Ruangan itu hening. Pandangan tersangka menunduk tanpa menyesali perbuatan yang lalu, jika diberi hukuman, barangkali niat untuk berubah takkan ada melainkan semakin gencar memikirkan rencana baru untuk memberi Ana pelajaran. Bu Prapti membuka obrolan. "Seharusnya kalian menjadi contoh yang baik untuk adik kelas lainnya, bukan malah sebaliknya. Apa kalian punya masalah pribadi dengan, Ana?"

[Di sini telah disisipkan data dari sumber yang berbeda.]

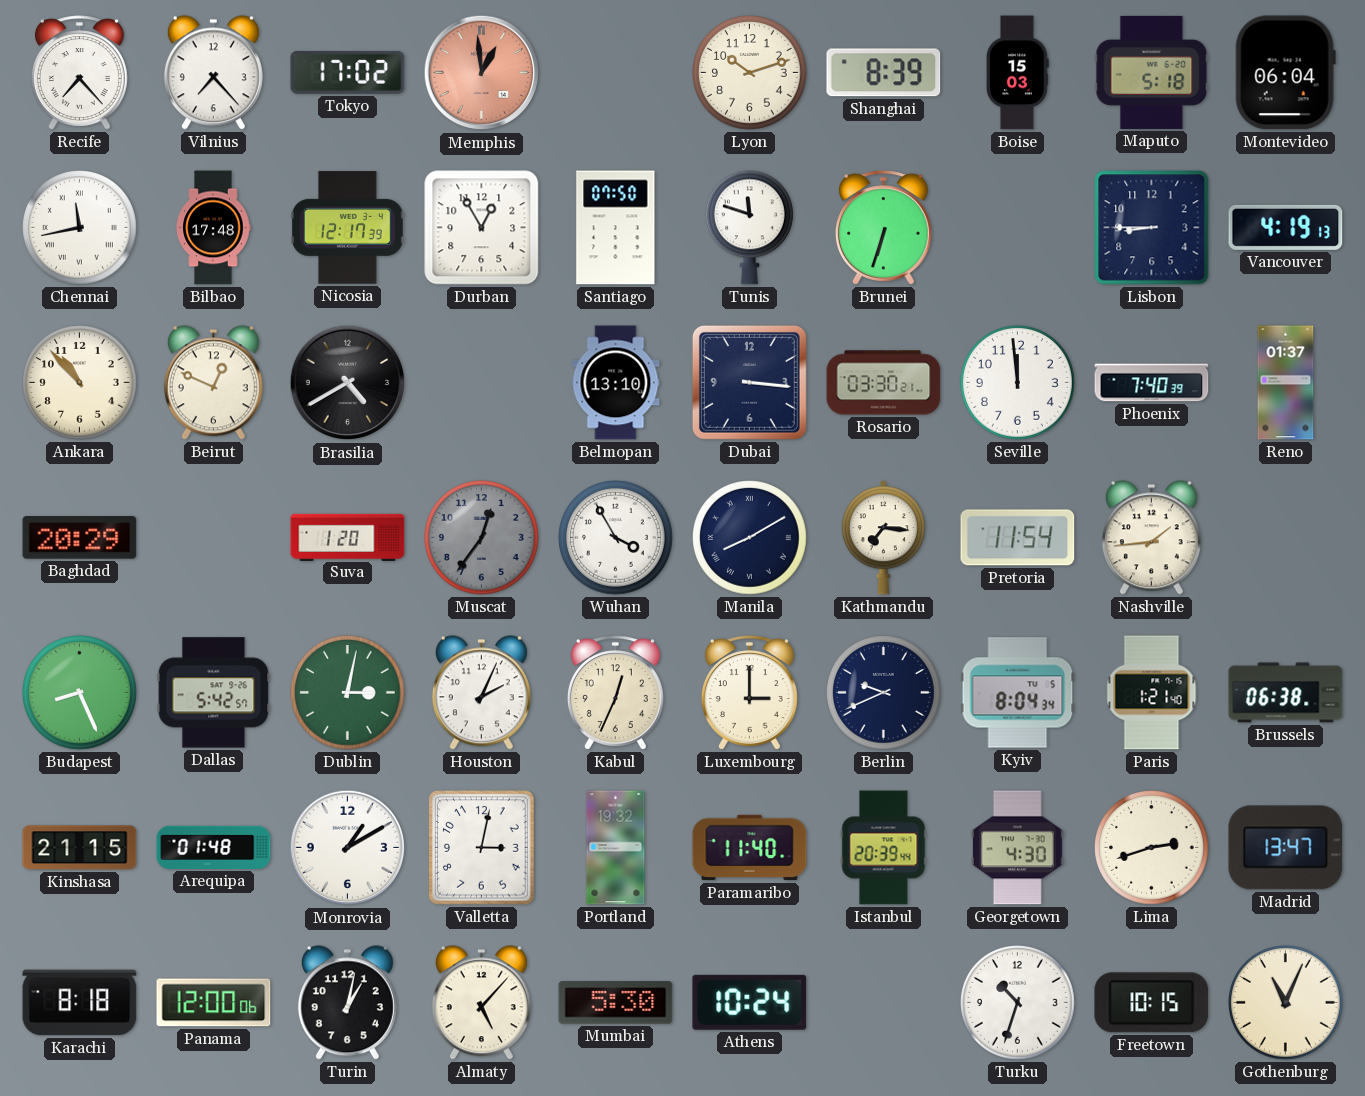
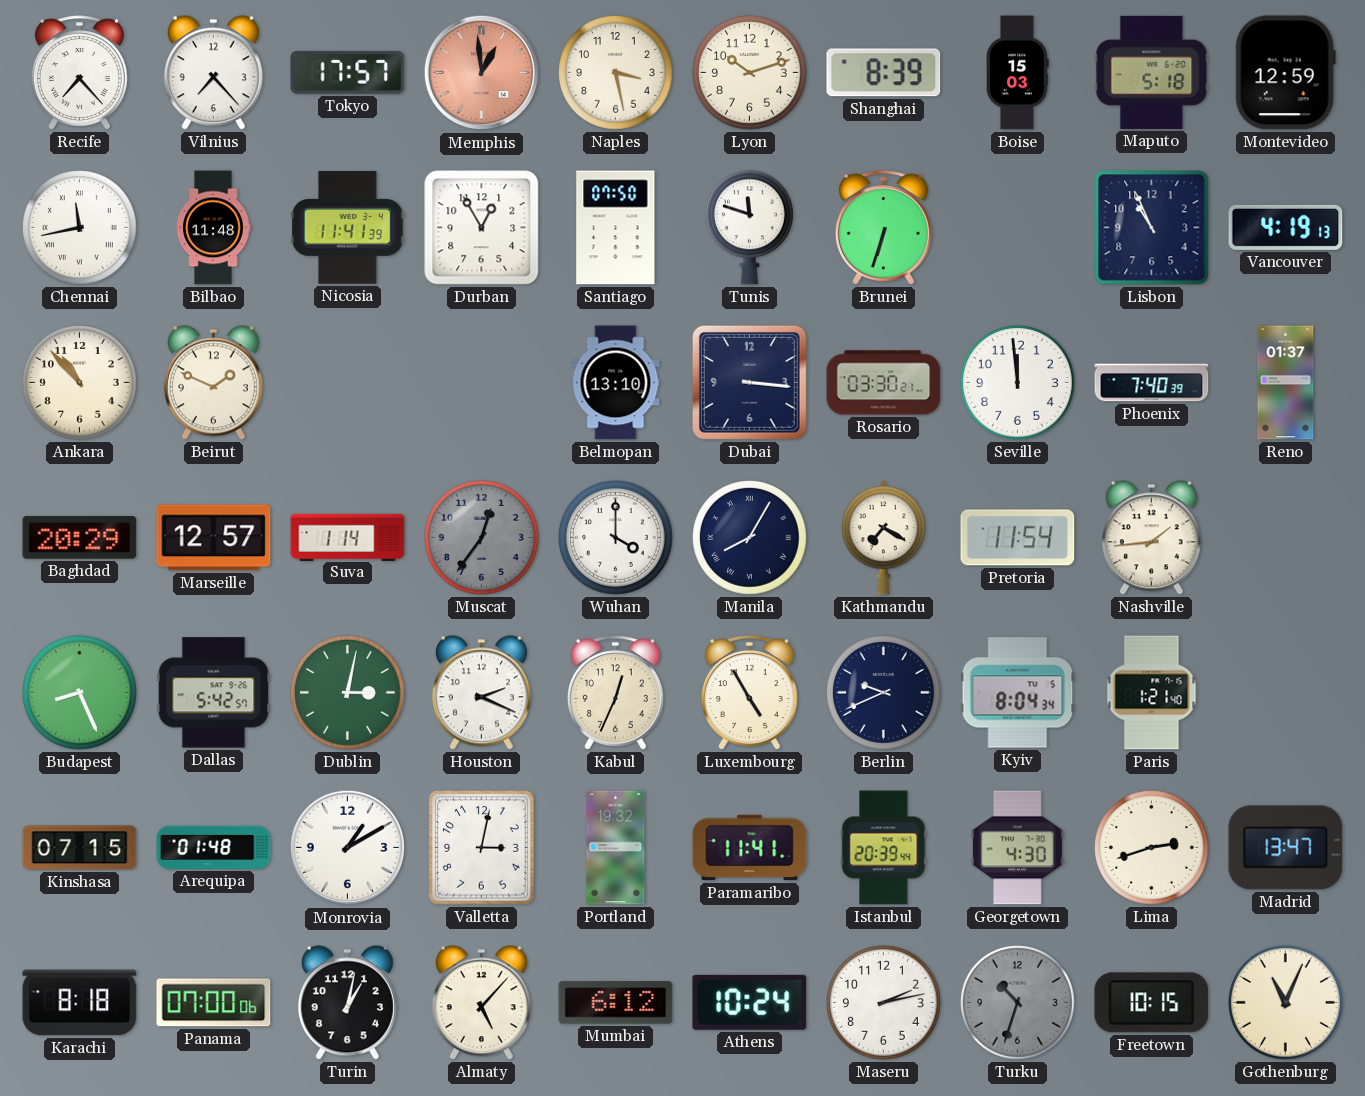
Tokyo: 17:02 -> 17:57
Naples: none -> 3:28
Montevideo: 06:04 -> 12:59
Bilbao: 17:48 -> 11:48
Nicosia: 12:17 -> 11:41
Lisbon: 8:45 -> 10:56
Beirut: 12:49 -> 1:49
Brasilia: 4:40 -> none
Marseille: none -> 12:57
Suva: 1:20 -> 1:14
Wuhan: 3:55 -> 4:00
Manila: 8:10 -> 8:05
Kathmandu: 7:16 -> 7:20
Houston: 2:04 -> 2:19
Luxembourg: 3:00 -> 4:55
Brussels: 06:38 -> none
Kinshasa: 21:15 -> 07:15
Paramaribo: 11:40 -> 11:41
Panama: 12:00 -> 07:00
Mumbai: 5:30 -> 6:12
Maseru: none -> 2:13
Turku dial: white -> grey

Nada bicara Bu Prapti tak bersahabat. Memberi kesan tak dapat diajak kompromi sehingga Shea dkk kicep dengan pikiran masing-masing. Cukup lama menunggu, tapi mereka tak juga bersuara, akhirnya beliau memukul mejanya bermaksud menyadarkan ketiganya dari lamunan.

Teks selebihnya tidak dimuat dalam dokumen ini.